The strategy is to be funded by $1.5 billion announced last week as part of the government’s climate change strategy.
The Alberta government says it is working on its own strategy on hydrogen for use in heating, transportation and electricity generation and supports the federal government’s work on a collaborative strategy.
The province’s energy minister, Sonya Savage, said in a statement that Alberta is already one of the world’s biggest producer’s of hydrogen, largely from natural gas. “Our abundant natural gas supply and experience with carbon capture and storage means we have the tools and experience to produce clean hydrogen right now and for decades to come,” she said.

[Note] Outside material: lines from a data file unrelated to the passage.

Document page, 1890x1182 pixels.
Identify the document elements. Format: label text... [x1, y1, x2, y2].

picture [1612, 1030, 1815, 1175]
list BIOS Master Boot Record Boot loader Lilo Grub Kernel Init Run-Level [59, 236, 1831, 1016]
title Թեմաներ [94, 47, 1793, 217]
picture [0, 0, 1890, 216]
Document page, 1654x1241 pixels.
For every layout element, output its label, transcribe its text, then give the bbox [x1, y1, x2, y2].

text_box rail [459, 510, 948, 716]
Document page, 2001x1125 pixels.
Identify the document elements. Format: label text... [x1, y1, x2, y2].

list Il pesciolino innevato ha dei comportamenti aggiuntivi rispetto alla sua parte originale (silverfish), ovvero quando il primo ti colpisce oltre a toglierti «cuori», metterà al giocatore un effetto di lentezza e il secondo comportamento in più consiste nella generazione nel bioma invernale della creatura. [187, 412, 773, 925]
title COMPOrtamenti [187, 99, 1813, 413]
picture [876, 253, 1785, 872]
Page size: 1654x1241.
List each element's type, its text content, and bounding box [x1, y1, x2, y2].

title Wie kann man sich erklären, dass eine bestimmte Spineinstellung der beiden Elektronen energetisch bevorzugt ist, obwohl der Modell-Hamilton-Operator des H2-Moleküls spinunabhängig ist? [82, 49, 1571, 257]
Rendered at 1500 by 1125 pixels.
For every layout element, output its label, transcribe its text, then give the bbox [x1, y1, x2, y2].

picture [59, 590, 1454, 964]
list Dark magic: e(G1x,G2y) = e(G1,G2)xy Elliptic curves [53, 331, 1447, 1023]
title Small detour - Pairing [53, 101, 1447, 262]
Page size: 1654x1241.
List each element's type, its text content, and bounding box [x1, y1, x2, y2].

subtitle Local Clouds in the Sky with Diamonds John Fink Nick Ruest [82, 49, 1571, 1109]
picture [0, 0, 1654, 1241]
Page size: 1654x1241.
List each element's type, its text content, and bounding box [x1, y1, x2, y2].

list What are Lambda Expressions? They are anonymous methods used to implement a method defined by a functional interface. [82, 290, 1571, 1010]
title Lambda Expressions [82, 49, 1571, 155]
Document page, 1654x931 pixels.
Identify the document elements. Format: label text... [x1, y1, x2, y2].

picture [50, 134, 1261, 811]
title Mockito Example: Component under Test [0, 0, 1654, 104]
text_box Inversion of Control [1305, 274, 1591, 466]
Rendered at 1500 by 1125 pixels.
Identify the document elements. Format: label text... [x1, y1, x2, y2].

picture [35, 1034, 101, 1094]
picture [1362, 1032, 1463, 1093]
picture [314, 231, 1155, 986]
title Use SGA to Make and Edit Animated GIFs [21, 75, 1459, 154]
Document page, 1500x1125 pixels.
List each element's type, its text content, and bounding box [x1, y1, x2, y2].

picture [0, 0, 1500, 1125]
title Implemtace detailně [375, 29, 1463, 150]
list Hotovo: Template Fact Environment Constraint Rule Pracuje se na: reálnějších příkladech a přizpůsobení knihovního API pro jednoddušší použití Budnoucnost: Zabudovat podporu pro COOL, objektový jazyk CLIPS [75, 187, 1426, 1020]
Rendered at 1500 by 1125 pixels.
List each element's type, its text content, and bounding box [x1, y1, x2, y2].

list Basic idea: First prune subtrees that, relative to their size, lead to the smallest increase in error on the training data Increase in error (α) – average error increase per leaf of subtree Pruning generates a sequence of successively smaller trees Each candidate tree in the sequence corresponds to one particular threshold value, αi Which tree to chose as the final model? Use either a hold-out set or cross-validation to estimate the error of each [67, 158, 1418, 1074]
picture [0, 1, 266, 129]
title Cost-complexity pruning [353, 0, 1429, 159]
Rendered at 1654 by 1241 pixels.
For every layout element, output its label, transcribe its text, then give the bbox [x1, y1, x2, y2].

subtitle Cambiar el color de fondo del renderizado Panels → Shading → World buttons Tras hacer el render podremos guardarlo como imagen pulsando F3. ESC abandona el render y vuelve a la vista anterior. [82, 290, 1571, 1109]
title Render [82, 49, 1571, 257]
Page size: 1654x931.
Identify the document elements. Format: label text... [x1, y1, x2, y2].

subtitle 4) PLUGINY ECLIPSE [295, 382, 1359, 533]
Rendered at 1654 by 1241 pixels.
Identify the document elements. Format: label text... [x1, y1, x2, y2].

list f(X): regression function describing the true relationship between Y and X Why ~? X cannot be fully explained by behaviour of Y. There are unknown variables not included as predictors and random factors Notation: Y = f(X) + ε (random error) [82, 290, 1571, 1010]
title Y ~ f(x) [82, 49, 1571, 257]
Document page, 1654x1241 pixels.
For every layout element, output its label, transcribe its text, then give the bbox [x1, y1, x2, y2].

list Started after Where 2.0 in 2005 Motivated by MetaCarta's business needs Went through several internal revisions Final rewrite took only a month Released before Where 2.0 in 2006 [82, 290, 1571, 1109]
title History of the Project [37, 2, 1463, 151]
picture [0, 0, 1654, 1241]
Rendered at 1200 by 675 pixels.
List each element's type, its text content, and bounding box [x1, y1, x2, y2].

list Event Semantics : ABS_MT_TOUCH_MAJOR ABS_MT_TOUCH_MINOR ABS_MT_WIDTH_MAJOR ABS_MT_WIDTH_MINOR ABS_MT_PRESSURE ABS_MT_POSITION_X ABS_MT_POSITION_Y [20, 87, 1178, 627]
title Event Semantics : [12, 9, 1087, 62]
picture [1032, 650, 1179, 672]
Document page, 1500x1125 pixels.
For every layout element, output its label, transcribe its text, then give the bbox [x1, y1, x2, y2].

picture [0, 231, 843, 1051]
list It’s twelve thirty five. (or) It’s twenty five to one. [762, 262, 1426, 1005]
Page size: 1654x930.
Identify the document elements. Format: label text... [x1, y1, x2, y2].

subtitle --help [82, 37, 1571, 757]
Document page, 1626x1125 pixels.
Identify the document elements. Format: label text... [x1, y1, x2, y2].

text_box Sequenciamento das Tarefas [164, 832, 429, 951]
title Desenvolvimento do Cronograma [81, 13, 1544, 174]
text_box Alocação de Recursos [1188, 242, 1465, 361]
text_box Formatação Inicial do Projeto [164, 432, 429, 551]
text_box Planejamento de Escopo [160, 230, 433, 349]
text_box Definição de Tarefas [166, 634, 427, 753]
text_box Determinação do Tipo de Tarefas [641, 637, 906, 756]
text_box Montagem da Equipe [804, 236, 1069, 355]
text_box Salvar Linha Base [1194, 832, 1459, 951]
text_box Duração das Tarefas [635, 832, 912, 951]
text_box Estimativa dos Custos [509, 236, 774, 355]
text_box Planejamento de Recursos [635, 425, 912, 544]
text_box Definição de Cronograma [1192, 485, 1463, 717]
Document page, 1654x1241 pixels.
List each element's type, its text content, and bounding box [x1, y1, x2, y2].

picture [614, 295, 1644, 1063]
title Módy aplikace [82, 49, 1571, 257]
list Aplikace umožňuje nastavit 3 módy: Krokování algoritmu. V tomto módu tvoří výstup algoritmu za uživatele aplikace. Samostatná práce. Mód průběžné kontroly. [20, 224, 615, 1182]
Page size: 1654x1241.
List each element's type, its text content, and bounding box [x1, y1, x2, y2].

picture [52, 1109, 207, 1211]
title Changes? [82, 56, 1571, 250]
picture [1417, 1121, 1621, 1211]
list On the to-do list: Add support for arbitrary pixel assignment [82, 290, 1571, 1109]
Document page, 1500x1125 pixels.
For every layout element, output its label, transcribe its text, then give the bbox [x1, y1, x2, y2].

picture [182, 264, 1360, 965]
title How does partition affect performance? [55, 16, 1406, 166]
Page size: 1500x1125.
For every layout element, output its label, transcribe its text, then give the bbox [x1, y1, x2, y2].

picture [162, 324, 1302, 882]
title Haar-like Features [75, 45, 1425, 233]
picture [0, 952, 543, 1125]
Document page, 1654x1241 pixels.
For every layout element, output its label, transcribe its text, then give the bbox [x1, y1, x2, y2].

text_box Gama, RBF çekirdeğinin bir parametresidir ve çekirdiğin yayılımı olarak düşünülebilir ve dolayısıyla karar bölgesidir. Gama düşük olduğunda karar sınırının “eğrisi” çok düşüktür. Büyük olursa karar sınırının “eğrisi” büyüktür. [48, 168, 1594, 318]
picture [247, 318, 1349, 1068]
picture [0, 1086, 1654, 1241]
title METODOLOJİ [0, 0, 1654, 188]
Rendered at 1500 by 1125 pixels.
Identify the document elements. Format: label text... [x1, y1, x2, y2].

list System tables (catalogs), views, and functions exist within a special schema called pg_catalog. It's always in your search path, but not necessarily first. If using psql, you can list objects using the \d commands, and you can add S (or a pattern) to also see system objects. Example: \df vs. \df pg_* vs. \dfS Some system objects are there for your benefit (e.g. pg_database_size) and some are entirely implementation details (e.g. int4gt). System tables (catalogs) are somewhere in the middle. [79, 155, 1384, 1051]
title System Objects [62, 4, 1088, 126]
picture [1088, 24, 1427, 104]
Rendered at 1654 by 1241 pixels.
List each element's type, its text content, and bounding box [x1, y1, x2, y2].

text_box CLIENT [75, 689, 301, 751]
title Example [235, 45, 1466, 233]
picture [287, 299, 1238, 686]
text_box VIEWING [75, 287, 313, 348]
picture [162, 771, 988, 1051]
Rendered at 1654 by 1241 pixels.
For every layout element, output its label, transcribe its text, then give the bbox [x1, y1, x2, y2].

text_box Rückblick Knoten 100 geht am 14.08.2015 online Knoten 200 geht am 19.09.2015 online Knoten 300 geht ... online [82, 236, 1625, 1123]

Not everyone was pleased with the plan. The environmental advocacy group Environmental Defence called it a missed opportunity for Canada to become a leader in renewable hydrogen that locks the country into future fossil fuel use.
“Not only does the strategy focus on promoting fossil-derived hydrogen, but the government has also committed to more huge handouts for the oil and gas sector,” Julia Levin, the group’s climate and energy program manager, said in a statement.
The Pembina Institute, a clean energy think-tank, echoed those sentiments, saying not all hydrogen is created equal.
It says Canada should focus on processes that extract hydrogen from water using renewable energy and from natural gas as long as robust carbon capture and storage is in place.
“Further research is needed to determine the most appropriate uses for hydrogen within the suite of energy solutions available as we move toward our net-zero target,” the organization said in a news release.
Ottawa said the strategy was supported by a federal investment of $1.5 billion in a Low-carbon and Zero-emissions Fuels Fund to increase production of fuels such as hydrogen.